> YOUR OBJECTIVE:
Output only the lines below from the one holding "left elbow: (364, 668)" down to the one holding "right front paw: (223, 294)", both end lines included and every picture dropped.

EXERCISE INPUT below:

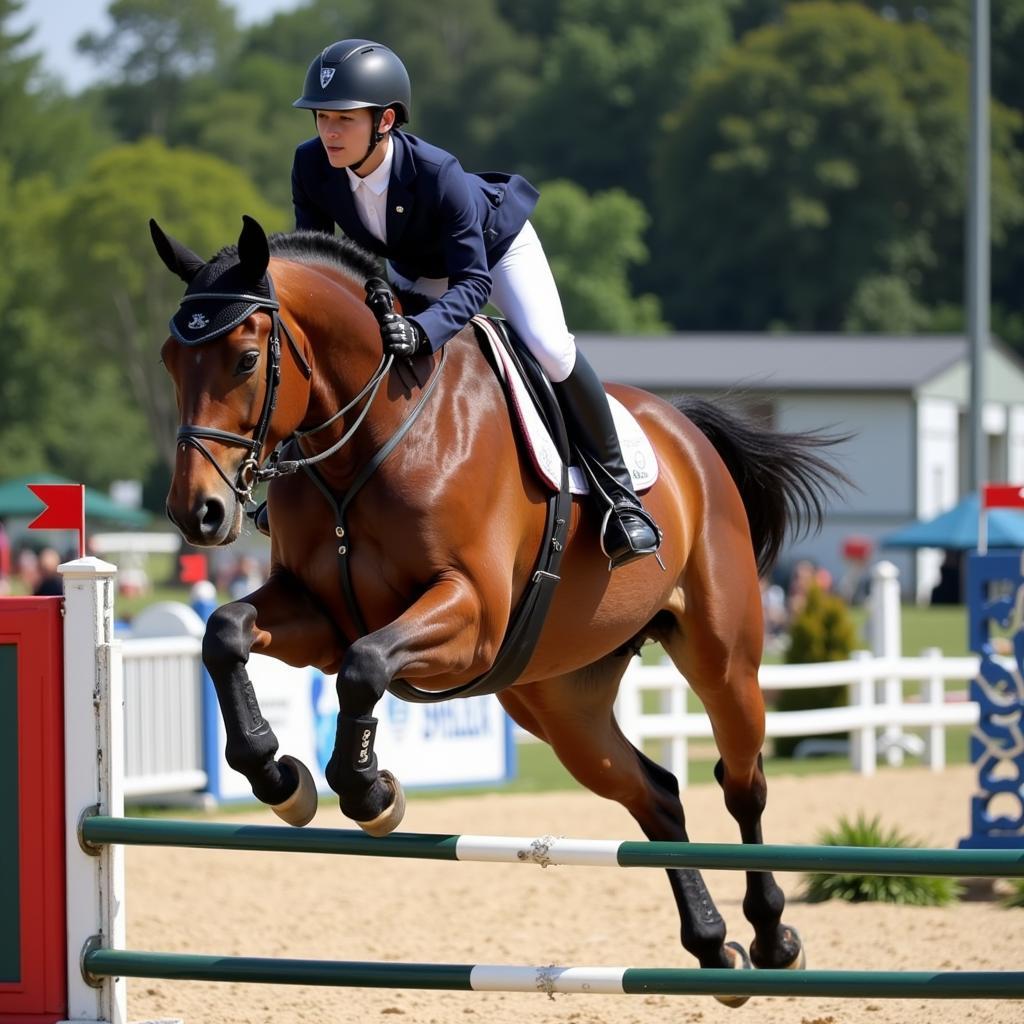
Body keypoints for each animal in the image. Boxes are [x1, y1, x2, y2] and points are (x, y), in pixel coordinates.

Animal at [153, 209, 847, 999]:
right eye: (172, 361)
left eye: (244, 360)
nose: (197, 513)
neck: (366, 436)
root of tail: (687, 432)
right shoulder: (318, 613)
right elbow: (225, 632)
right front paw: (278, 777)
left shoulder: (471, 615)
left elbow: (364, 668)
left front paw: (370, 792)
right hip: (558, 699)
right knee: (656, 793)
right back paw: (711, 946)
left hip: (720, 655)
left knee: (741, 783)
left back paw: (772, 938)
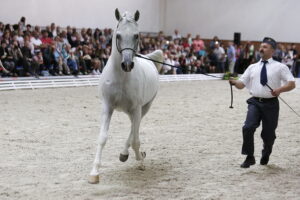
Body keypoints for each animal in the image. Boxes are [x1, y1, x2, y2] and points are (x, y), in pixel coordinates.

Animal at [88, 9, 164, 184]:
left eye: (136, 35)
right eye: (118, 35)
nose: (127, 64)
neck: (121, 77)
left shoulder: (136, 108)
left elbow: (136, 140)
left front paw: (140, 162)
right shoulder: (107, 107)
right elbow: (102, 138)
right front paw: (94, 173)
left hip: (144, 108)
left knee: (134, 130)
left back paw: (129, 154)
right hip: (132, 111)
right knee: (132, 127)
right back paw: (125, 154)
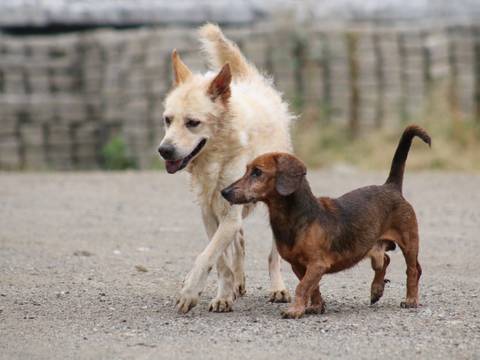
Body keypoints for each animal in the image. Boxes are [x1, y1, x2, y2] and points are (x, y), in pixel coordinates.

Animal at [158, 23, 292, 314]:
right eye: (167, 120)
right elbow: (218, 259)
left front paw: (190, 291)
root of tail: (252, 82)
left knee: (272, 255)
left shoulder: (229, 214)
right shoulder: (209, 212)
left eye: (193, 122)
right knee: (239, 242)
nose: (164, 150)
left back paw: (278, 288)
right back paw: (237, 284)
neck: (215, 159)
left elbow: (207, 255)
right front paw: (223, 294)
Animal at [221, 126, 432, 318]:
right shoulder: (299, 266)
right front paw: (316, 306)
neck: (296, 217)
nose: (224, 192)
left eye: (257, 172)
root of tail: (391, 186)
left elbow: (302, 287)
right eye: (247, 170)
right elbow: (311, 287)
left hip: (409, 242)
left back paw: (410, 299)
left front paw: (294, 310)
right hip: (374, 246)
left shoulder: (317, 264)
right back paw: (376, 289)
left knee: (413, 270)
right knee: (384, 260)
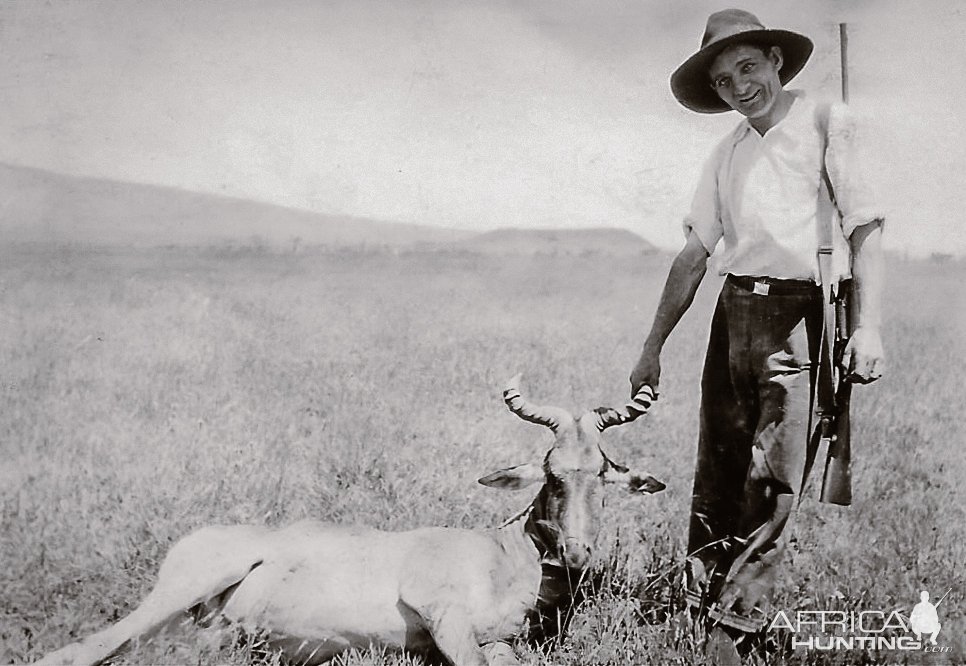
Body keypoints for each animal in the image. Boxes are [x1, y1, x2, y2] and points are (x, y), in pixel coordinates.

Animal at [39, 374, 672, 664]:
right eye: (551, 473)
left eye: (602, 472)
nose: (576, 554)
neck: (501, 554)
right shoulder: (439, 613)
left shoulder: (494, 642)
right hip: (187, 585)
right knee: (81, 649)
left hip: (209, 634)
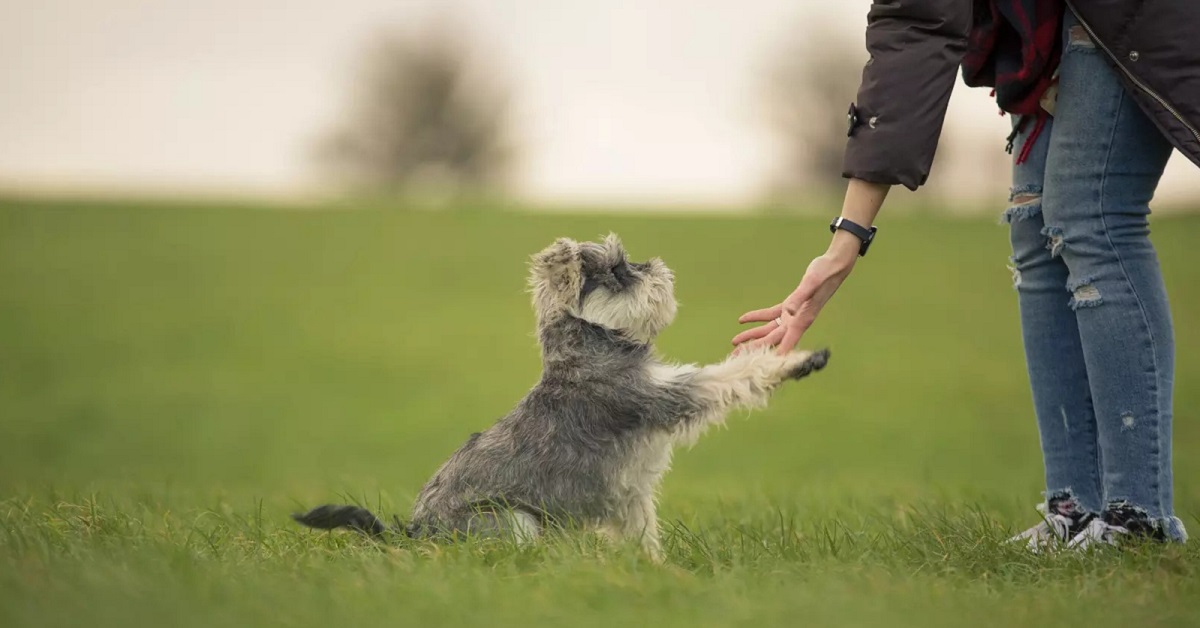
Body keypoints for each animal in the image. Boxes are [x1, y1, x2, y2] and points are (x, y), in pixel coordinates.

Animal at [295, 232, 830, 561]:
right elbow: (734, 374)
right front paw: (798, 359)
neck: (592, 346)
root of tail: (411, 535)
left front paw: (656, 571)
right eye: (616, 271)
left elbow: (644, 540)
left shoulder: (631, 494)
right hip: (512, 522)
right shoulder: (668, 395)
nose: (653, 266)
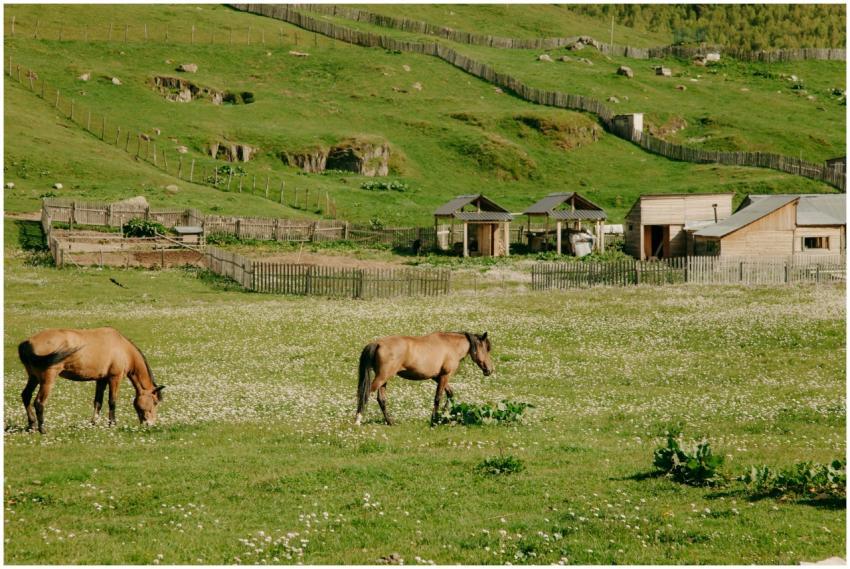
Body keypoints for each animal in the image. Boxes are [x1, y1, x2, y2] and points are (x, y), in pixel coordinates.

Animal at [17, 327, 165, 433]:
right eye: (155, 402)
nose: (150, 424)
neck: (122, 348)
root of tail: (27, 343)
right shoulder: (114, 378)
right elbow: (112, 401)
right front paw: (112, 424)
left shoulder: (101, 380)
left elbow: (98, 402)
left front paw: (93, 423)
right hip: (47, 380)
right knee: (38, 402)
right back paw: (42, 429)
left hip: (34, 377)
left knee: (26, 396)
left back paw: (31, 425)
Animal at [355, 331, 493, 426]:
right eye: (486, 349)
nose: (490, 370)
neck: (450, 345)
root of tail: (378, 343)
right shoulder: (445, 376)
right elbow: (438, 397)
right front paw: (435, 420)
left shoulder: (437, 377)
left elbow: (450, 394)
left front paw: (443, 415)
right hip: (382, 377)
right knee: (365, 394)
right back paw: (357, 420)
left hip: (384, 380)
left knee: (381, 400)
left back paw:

End of EXERCISE INPUT.

> WRITTEN RESPONSE:
left elbow: (364, 668)
left front paw: (370, 792)
right hip: (558, 699)
right knee: (656, 793)
right back paw: (711, 946)
left hip: (720, 655)
left knee: (741, 783)
left back paw: (772, 938)
Body keypoints for each animal in the image. Boxes are [x1, y1, x2, y2] and points are (x, y), in pixel coordinates.

Animal at [88, 9, 164, 184]:
left eye: (136, 35)
right eye: (118, 35)
nose: (127, 64)
neck: (121, 77)
left shoulder: (136, 108)
left elbow: (136, 140)
left front paw: (140, 162)
right shoulder: (107, 107)
right elbow: (102, 138)
right front paw: (94, 173)
left hip: (144, 108)
left knee: (134, 130)
left back paw: (129, 154)
right hip: (132, 111)
right knee: (132, 127)
right back paw: (125, 154)
Body keypoints for each animal in the image. Boxes are [x1, y1, x2, y2] and points are (x, y), in pixel coordinates.

Animal at [158, 23, 292, 314]:
right eye: (167, 120)
right elbow: (218, 259)
left front paw: (190, 291)
root of tail: (252, 82)
left knee: (272, 255)
left shoulder: (229, 214)
right shoulder: (209, 212)
left eye: (193, 122)
right knee: (239, 242)
nose: (164, 150)
left back paw: (278, 288)
right back paw: (237, 284)
neck: (215, 159)
left elbow: (207, 255)
right front paw: (223, 294)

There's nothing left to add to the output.